Puerto Rico: The Recognition and Enforcement of Foreign Arbitral Awards - WAMR - 2019 Vol. 13, No. 4
Professor Rafael Cox Alomar is a Professor of Law at the David A. Clarke School of Law of the University of the District of Columbia. Visiting Professor of Law at Harvard Law School (Winter 2022). B.A. (magna cum laude) Cornell; D.Phil., Oxford (Marshall Scholar); J.D., Harvard
Originally from World Arbitration and Mediation Review (WAMR)

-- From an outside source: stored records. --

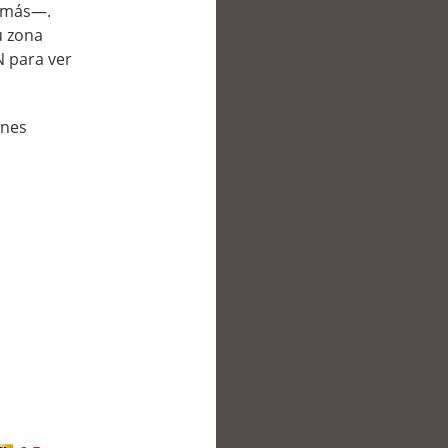
s más—.
u zona
N para ver
ones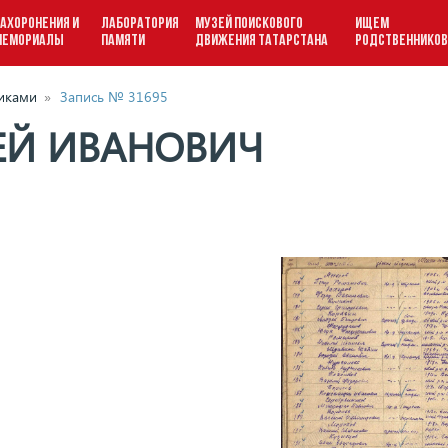
АХОРОНЕНИЯ И
ЛАБОРАТОРИЯ
МУЗЕЙ ПОИСКОВОГО
ИЩЕМ
МЕМОРИАЛЫ
ПАМЯТИ
ДВИЖЕНИЯ ТАТАРСТАНА
РОДСТВЕННИКО
виками
»
Запись № 31695
Й ИВАНОВИЧ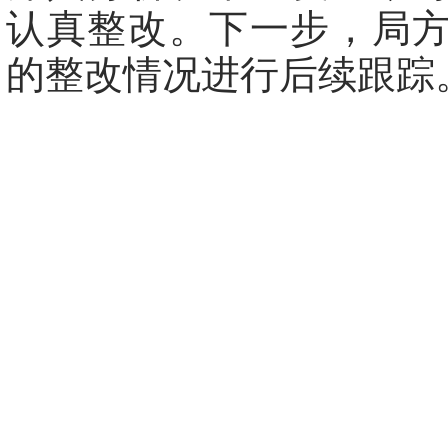
认真整改。下一步，局
的整改情况进行后续跟踪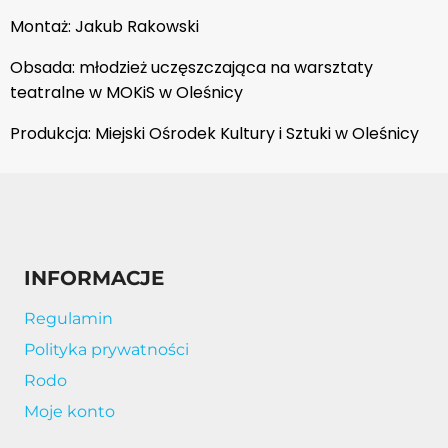
Montaż: Jakub Rakowski
Obsada: młodzież uczęszczająca na warsztaty
teatralne w MOKiS w Oleśnicy
Produkcja: Miejski Ośrodek Kultury i Sztuki w Oleśnicy
INFORMACJE
Regulamin
Polityka prywatności
Rodo
Moje konto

I. NEW YORK CONVENTION/PANAMA CONVENTION
A. Puerto Rico as Signatory to the New York Convention
The Convention on Recognition and Enforcement of Foreign Arbitral Awards (hereinafter the “New York Convention” or the “Convention”) is in full force and effect in Puerto Rico. Because Puerto Rico is an unincorporated territory of the United States, all treaties signed and ratified by the political branches in Washington, D.C. have fully binding effect in Puerto Rico. The New York Convention is no exception to the rule. Signed by President Lyndon Johnson in 1968 and ratified by the U.S. Senate in that same year, the New York Convention only became fully binding in the United States in 1970 with President Richard Nixon’s deposit of the instrument of ratification with the United Nations. At that time the Convention also became fully enforceable in Puerto Rico. Furthermore, the U.S. Congress’ enactment in 1970 of Chapter 2 of the Federal Arbitration Act (hereinafter the “FAA”), implementing the New York Convention, is also fully binding in Puerto Rico.

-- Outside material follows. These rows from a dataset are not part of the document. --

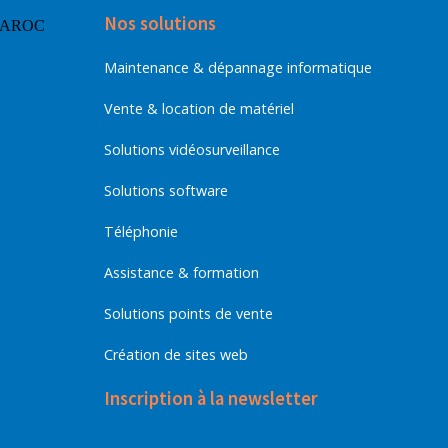
Nos solutions
Maintenance & dépannage informatique
Vente & location de matériel
Solutions vidéosurveillance
Solutions software
Téléphonie
Assistance & formation
Solutions points de vente
Création de sites web
Inscription à la newsletter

Upon acceding to the New York Convention, the United States made it clear that the protections available under the treaty would only be applicable to the recognition and enforcement of arbitral awards rendered in the territory of other contracting parties arising out of legal relationships considered “commercial” under U.S. domestic law. Thus, as a threshold matter, a party seeking recognition and enforcement of a foreign arbitral award in Puerto Rico must first make a showing that the rendering jurisdiction is a contracting party to the Convention and that the legal relationship binding both sides is “commercial” in nature.
B. Puerto Rico as Signatory to the Panama Convention
The United States signed the Inter-American Convention on International Commercial Arbitration (hereinafter the “Panama Convention”) in 1978. The ratification of this international treaty, pursuant to the dictates of the U.S. Constitution, took place in 1986. This legal instrument, however, was finally deposited with the General Secretariat of the Organization of American States in 1990, at which time the Panama Convention became binding in the United States and, consequently, in Puerto Rico. Chapter 3 of the FAA, which incorporates the Panama Convention to U.S. domestic law, also enjoys fully binding effect in Puerto Rico.